To obtain the most frequent indications for testing, we included the preexisting molecular pathology codes and not otherwise classified (NOC) codes that remained in effect in 2013. These NOC codes were used by laboratories instead of MAAA codes. To identify specific algorithm-based proprietary tests, we used the Clinical Laboratory Improvement Amendments (CLIA) number of the laboratory combined with NOC codes used to bill for tests and the ICD-9 diagnosis code. This strategy was developed in our previous analysis of testing for lung cancer.16 To identify patients potentially eligible for lung cancer tests, we selected patients who had a new diagnosis code for lung cancer and underwent surgical pathology analysis (codes 88305, 88307, and 88309) in 2013.

Results

Analysis of tests billed to Medicare in 2013

Table 1 illustrates utilization and expenditures for both new and preexisting codes. Altogether, 1,455,162 beneficiaries were tested using these codes. There were 527,404 beneficiaries who underwent tests billed with new codes and 982,492 beneficiaries who underwent tests billed with pre-existing codes. Total payments for tier 1 and 2 codes were $256,242,345. The most frequently ordered tests were in two categories: (i) pharmacogenetic tests and (ii) tests for genes implicated in vascular disease. Cancer biomarkers and human leukocyte antigens tests were also frequently ordered. Tier 2 codes, which are not gene-specific, represented 15% of claims billed with new codes.
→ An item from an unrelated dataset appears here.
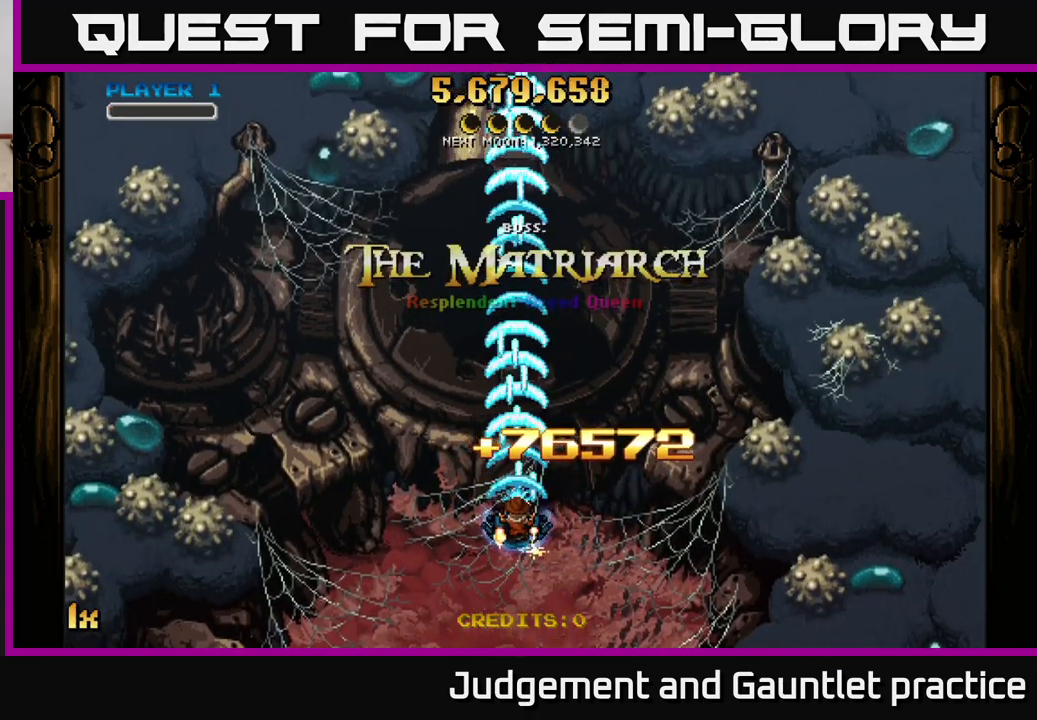
{"buttons": ["A"], "left_stick": "center", "events": [[33, "left_stick", "down"], [450, "left_stick", "center"]]}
Table 1 Utilization of new and preexisting billing codes among Medicare beneficiaries in 2013

Each genetic test and its intended use is listed in Supplementary Appendix 1 online.17 Table 2 illustrates the most commonly used tests with the three most frequently submitted diagnosis codes. Owing to space restrictions, we limited the discussion of results to categories with the highest frequency of testing. All tests, including demographics of beneficiaries tested, are listed in Supplementary Appendix 2 online.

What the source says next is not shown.